The Procession of Silence has been celebrated in San Luis Potosí every Good Friday since 1954; its origin dates back to the representation of Seville, Spain
The Procession of Silence is one of the most important traditions of San Luis Potosí and is one of the activities that take place in the state during Holy Week, such as the Procession of Ramos, the Passion of Christ, and the Burning of Judas.
This celebration, which is one of the most famous in Mexico, has been held annually every Good Friday since 1954 and brings together locals, devotees, and tourists during Holy Week.
During the procession, the “Passion and Death of Christ” is represented in a very similar way to that carried out during the Semana Mayor in Seville, Spain, with the difference that in San Luis Potosí, the celebration is characterized by its solemnity and mysticism, as well as being the only one in the world that takes place at night.
What is the Procession of Silence like?
The Procession of Silence begins every Good Friday at 8:00 p.m. in the Historic Center of the capital of Potosí. In the midst of the smell of incense, the doors of the Temple of Carmen are opened, from where the group of drums that starts the procession comes out and whose sound accompanies the celebration at all times.
Next, approximately 30 brotherhoods dressed in different colors leave. The hooded men also join, whose attire symbolizes mourning and humility, as well as the costaleros, who carry on their shoulders the image of their brotherhood, under which they carry a sack to support the weight.
In turn, the women wear silk shawls made in the town of Santa María del Río.
During the procession, saetas are heard, which are religious songs, sad and sharp, which come from Spain, and proclamations, which are speeches of reflection on each image represented in the Via Crucis, as pointed out by the tourist portal Visit San Luis Potosí.
During the procession, the Historic Center of San Luis becomes a sacred museum, with images brought from all over the world, which are also adorned with costumes and ornaments according to the occasion.
The Procession of Silence includes 14 stations of the Via Crucis that are symbolically distributed through the streets of the center; it goes through the streets of Universidad, Galeana, Independencia, Av. Carranza, Aldama, Madero, and Manuel José Othón.

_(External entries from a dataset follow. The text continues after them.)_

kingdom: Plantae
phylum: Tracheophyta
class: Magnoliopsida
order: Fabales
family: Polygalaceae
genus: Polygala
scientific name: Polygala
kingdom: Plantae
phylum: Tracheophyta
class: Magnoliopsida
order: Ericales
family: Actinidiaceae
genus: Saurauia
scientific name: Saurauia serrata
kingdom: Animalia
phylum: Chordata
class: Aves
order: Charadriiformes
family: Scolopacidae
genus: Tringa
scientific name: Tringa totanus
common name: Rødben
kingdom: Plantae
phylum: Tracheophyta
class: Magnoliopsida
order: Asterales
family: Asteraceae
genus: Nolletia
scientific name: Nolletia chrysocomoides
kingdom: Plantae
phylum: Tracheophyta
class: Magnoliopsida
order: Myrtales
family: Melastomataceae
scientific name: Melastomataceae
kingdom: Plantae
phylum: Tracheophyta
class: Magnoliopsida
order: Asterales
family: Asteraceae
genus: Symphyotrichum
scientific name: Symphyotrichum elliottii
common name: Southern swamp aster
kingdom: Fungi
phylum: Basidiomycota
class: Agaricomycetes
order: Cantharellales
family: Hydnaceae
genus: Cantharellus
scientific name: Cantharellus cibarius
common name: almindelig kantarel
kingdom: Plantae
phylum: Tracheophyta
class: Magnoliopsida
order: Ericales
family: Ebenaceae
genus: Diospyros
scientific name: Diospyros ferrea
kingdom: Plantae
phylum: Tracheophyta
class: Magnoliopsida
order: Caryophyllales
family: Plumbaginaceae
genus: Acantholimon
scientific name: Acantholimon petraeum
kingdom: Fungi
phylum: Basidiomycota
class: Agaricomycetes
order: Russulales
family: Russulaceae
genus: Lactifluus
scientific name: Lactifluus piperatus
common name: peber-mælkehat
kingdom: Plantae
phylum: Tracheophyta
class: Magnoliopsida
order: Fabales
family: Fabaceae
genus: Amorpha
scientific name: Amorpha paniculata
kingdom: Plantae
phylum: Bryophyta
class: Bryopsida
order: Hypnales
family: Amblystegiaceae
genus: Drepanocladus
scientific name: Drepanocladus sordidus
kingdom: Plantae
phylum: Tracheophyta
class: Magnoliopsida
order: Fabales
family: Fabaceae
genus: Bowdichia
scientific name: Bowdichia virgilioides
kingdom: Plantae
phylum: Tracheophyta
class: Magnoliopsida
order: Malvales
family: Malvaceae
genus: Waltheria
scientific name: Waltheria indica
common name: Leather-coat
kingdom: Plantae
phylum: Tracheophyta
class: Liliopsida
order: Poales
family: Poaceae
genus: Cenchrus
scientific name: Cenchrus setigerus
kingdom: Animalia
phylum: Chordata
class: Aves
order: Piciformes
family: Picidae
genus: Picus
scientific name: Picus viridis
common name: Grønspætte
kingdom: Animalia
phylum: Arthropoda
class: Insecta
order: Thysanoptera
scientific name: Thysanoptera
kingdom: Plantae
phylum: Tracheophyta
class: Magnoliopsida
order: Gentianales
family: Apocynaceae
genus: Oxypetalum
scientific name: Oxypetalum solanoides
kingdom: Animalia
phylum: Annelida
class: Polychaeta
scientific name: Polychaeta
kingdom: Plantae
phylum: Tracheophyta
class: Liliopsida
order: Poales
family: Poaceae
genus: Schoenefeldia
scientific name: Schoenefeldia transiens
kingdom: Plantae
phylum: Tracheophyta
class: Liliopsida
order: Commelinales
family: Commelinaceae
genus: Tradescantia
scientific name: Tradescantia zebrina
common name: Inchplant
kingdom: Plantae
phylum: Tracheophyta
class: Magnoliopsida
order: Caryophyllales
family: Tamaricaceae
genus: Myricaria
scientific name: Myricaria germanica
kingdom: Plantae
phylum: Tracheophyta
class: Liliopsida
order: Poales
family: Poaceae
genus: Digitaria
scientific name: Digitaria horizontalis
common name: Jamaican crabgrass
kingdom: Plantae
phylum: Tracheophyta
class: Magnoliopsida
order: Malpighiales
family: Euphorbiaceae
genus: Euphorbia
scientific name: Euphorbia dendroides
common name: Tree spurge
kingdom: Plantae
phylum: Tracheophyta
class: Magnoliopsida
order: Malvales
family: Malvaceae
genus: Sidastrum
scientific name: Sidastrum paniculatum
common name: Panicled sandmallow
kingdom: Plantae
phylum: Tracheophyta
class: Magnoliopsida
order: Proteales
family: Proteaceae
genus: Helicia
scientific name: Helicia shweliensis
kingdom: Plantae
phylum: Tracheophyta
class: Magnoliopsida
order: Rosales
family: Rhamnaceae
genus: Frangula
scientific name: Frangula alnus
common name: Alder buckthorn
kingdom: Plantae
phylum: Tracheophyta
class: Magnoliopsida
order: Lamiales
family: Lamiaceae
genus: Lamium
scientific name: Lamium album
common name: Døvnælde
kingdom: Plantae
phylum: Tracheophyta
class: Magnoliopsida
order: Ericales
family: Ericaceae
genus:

During the tour, which lasts four hours, the city is submerged in silence as a sign of the Virgin’s mourning and pain. It is estimated that about two thousand people participate in the procession.
So that locals and visitors can witness the celebration, stands are placed along the route and tickets are sold ranging from 50 to 250 pesos.
Finally, the procession concludes in the same place where it began: the Temple of Carmen. The last brotherhood arrives at the meeting point at midnight and the Procession of Silence comes to an end when the doors close again.
What is the origin of the Procession of Silence?
According to the National Institute of Anthropology and History (INAH), the origins of the Procession of Silence go back to the representations of Holy Week in Seville, Spain.
Although these representations were established in the Iberian country during the 16th century, San Luis Potosí welcomed the tradition in the middle of the 20th century in relation to the devotion to the Virgen de la Soledad, which was promoted by the Carmelite Order and the bullfighting community.
Initially, the local bullfighters venerated the Virgen de la Soledad by taking her out of the Temple of Carmen to carry out a small procession. Over time, the celebration was gaining adherents from other churches in the city; Today, there are 30 brotherhoods or penitential brotherhoods that participate in the Procession of Silence.
It was thanks to the efforts of the Tradiciones Potosinas AC association that the Procession of Silence was brought to the streets of the state capital.
The Procession of Silence, cultural heritage of SLP
Due to its cultural and social importance, the Silence Procession was declared Intangible Cultural Heritage of San Luis Potosí in 2013, based on section 34 of the Law for the Protection of Cultural Heritage for the State, as well as the technical opinion issued by the Secretary of Culture.
In the opinion, the Procession of Silence is established as the greatest tourist attraction of Holy Week in the state capital, as well as the most relevant civic-religious event in the city of San Luis.
It is worth mentioning that the Procession of Silence had been carried out uninterrupted from the 50s of the last century until 2020, the year in which it had to be canceled in response to the health emergency caused by the coronavirus, however, the traditional celebration was carried out virtually, a situation that will be repeated in 2021 to prevent the spread of the virus.